We now understand , heart rate reduction could be the single most important factor in the management of heart failure .Beta blockers have proved this time and again.We know heart rate has a linear relationship between survival .
SHIFT trial has proven that Ivabradine has a major role in the management of chronic heart failure therapy .It is an If current blocker . No hemodynamic side effects was noted.
How does Ivabradine act ?
It acts on the phase 4 diastolic depolarisation in SA node by slow I f currents.

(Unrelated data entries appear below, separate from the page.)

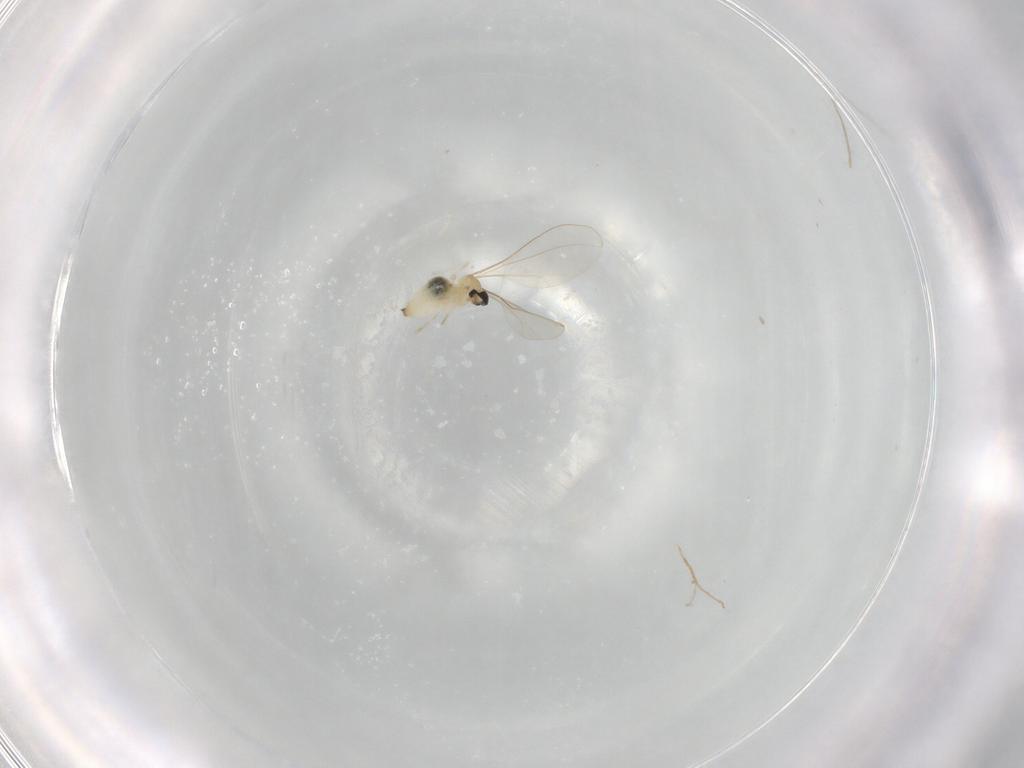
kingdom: Animalia
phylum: Arthropoda
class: Insecta
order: Diptera
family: Cecidomyiidae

In this trial , the usage of optimal Beta blockers was only in 25 % . Patients who received complete beta blockade did show much benefit with Ivabradine . Further, the usage of digoxin was only around 20% .This does not represent the realistic population of cardiac failure in many countries .In India , almost 70-80 % receive it . Digoxin , the wonder drug does have an important vago mimetic action, to reduce the heart rate .

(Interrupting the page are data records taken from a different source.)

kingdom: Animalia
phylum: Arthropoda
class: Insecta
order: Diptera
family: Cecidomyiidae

Another contentious issue in SHIFT study is , the Class 4 patients constituted <2% of the study population .It is ironical , these are the patients , one would like to try a new rate control drugs like Ivabradine , because we are worried about beta blockers in this population .A great opportunity was lost as Ivabradine could have been tried in this population.
We need a study like this .
- One to one comparison of beta blocker and Ivabradine in cardiac failure . Such a study will ever happen ? My guess is , it is next to impossible !
- Efficacy of Ivabradine in patients with class 4 failure , where beta blockers were contraindicated or could not be administered.
Ivabradine , a new generation negative chronotropic agent is a great concept drug. But , the worthiness of this drug is questionable , when we have proven , well tolerated drugs namely , the beta blockers to reduce the heart rate.. However , if the beta blockers are poorly tolerated Ivabradine may be tried.Last , but not the least, never under-estimate the greatness of digoxin in heart failure.It is the only drug that has a positive inotropic properties coupled with negative chronotropic action . Both benefits patients in CHF . It can do wonders than any other drugs .(DIG trial was the most misunderstood by cardiologists!)